● **Reading passage**:
----

This blog began because of sex. Sexual frustration actually. No, not with my partner but my absolute frustration with the medical community—oncology specifically, re: Sex.
When John’s cancer treatment began no one would talk to us about sex. They talked about drugs, food, even made recommendations for footwear, but no sex talk. I tried: I asked, I joked, I tried euphemism, and I tried being very direct. Nope, no sex talky. All the caregiver literature used the “C” word though. Cuddle. Ugh. It was just so insulting, discouraging and frustrating.
So, I did what I always do when something really makes me mad: I started writing. At first I vented, then I educated. I got all the answers that no one would give me, and I shared them and then I kept writing.
This blog has become about cancer and couples, and relationships, and caregiving, and resources and research, and advocacy. But today it is—again—about sex. And some research and a resource that I think will make you say, “Wowsa!” and will make you laugh.
Over the last few years I have been writing my new book, “Never Leave Your Dead,” about military trauma so I have been reading everything about veterans. That led me to the amazing science writer, Mary Roach. I loved her new book "Grunt" about what happens to bodies in battle, But then I also found Roach’s older book, “Bonk: the Curious Coupling of Science and Sex."
So I started reading and I started laughing, and I started saying “Holy Crap!” so often I woke John up several times. In “Bonk!” Roach takes us through the stories of sexual research—not just the conclusions (clitoral versus vaginal orgasms; penis size; what impotence really is…) but also through exactly how that research is conducted.
I can truly promise that you will learn more about sex that you ever wanted to know—and you’ll learn some really good stuff too.
And you will laugh. Roach is a hysterically funny writer. Even when she is dead serious—like when she is writing about penises and corpses—her commentary and asides will make you choke.
And laughter after all, you know, is the very best medicine.

----

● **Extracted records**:
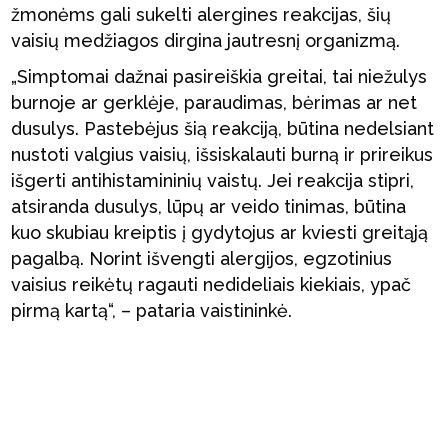
žmonėms gali sukelti alergines reakcijas, šių
vaisių medžiagos dirgina jautresnį organizmą.
„Simptomai dažnai pasireiškia greitai, tai niežulys
burnoje ar gerklėje, paraudimas, bėrimas ar net
dusulys. Pastebėjus šią reakciją, būtina nedelsiant
nustoti valgius vaisių, išsiskalauti burną ir prireikus
išgerti antihistamininių vaistų. Jei reakcija stipri,
atsiranda dusulys, lūpų ar veido tinimas, būtina
kuo skubiau kreiptis į gydytojus ar kviesti greitąją
pagalbą. Norint išvengti alergijos, egzotinius
vaisius reikėtų ragauti nedideliais kiekiais, ypač
pirmą kartą“, – pataria vaistininkė.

----

In the blog post, what word does the caregiver literature use in place of any talk about sex?

● **Expected answer**:
Cuddle.